La seconde  salle, la « soft », est uniquement aménagée pour les massages. Plus calme, exigüe, elle est dotée de 4 lits encerclés individuellement de drap vert. Il fallait préserver l’intimité pour cet exercice où  le vêtement n’avait pas sa place. Ce lieu de repos évoquait  la récompense après l’énergie fournie dont j’étais et la captive et la plus heureuse. Là, mon Kiné, un homme petit de taille  aux bras musclés d’une efficacité rare manipulait délicatement mon fémur recousu  jusqu’à l’assouplir et le soulager de toutes ses douleurs, c’était exquis ! Docteur Aka, il s’appelle  avait le pouvoir de me faire oublier  la lourde odeur d’éther, les interminables heures d’attentes ainsi que les hurlements des bébés et d’adultes  apeurés par les exercices infligés à la salle 1. Le médecin tenait en haleine sa clientèle avec l’humour. Il faisait bien, ça le faisait pas sans blague dans cet espace où se mêlent douleur, sueur et larmes. Rire  faisait tout  oublier…enfin presque L’homme  dirigeait tout. Depuis le chevet d’un patient, il supervisait le travail de ses stagiaires, donnait des instructions et intervenait si besoin se faisait sentir. Il encourageait les patients déterminés et se marrait, c’était fun.

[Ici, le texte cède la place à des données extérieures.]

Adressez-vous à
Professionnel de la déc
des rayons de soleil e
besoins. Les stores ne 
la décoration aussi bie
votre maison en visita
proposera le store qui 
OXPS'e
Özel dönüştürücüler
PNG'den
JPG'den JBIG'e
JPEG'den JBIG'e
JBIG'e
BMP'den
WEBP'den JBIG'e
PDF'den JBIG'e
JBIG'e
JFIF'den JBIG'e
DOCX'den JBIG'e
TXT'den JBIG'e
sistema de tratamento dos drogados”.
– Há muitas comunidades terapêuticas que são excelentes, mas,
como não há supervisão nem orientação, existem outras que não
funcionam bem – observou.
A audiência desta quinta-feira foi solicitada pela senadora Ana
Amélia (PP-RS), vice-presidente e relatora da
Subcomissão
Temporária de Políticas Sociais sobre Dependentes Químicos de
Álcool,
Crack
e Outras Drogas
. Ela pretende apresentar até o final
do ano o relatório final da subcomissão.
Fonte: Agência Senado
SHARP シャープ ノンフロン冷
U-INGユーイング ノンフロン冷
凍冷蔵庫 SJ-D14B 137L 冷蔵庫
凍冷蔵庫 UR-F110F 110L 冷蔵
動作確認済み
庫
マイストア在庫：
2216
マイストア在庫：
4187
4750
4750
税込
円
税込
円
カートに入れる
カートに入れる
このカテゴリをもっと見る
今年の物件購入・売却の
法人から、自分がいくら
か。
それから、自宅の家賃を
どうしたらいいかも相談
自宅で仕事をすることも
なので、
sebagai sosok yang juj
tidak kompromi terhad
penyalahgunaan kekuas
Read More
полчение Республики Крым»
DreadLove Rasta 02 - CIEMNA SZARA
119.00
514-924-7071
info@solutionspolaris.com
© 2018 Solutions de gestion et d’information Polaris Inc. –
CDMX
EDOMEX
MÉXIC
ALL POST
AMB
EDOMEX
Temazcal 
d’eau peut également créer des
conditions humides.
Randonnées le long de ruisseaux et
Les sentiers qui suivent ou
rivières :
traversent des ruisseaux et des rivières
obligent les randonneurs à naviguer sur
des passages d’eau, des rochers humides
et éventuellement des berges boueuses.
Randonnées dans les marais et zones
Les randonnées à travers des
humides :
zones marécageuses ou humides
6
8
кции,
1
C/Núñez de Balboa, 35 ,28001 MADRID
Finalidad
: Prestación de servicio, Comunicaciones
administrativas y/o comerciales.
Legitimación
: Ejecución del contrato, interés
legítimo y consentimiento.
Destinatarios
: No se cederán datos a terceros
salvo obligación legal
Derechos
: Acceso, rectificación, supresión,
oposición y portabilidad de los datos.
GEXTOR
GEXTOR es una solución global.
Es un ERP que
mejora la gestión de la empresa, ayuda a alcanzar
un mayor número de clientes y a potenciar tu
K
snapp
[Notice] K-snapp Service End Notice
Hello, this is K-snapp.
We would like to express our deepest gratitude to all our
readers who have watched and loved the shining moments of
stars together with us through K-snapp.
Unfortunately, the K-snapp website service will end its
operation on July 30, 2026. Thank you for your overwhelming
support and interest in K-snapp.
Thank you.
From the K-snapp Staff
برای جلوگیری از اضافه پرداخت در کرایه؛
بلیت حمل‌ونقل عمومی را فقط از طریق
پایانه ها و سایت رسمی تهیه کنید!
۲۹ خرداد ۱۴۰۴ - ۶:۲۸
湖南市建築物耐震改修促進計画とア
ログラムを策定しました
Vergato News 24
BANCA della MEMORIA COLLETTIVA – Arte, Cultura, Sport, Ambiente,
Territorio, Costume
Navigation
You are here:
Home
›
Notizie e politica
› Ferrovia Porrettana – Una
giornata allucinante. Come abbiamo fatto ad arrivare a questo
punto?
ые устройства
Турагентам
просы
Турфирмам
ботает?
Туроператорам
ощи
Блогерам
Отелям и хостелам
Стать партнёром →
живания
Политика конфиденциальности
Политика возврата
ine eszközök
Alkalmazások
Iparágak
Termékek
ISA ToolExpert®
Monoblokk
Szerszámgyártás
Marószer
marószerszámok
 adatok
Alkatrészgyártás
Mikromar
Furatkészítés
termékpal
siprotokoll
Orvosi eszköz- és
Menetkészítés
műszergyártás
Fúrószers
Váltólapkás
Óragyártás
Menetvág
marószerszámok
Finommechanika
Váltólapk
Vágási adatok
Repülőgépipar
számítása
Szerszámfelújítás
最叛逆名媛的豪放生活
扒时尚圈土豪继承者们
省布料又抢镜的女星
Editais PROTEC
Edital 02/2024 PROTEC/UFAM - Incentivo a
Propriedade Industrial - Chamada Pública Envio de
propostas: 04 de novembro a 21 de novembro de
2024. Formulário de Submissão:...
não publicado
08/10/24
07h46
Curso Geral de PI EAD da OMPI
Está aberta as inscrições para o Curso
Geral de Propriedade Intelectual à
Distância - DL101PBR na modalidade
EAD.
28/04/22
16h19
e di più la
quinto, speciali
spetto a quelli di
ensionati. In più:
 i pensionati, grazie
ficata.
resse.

La dernière salle, « la Relaxe » est réservée à la paperasse. Là bas était réceptionné et cacheté le petit carnet rose réservé aux rendez-vous à venir. C’était l’administration du lieu de « torture ».

Pendant mon bref passage dans ce service rééducation fonctionnelle, le Chu de Cocody disposait de 2  kinésithérapeutes  dont un en congé pour des milliers de blessés en provenance de toute la Côte d’Ivoire. La branche est nouvelle, paraît-il. Dans un passé récent, tout le pays n’avait en tout et pour tout que 80 kinés, selon mon médecin. Ce n’est qu’en 2008 que le gouvernement ivoirien a instauré l’enseignement de la Maso-kinésithérapie à l’Institut National de Formation des agents de Santé (INFAS). Obtenir un rendez-vous dans ce lieu de réadaptation physique demandait de la patience … beaucoup  de patience  et de relations aussi. Plus vous connaissez un membre de l’hôpital, plus  vite le rendez-vous était pris. Sinon, c’était soit s’orienter vers un établissement privé, soit l’option longue attente pour les « sans-relations».

Pour retrouver mon schéma de marche perturbé par plusieurs mois d’inactivité, ma prescription était de 10 séances suivies de cours de natation.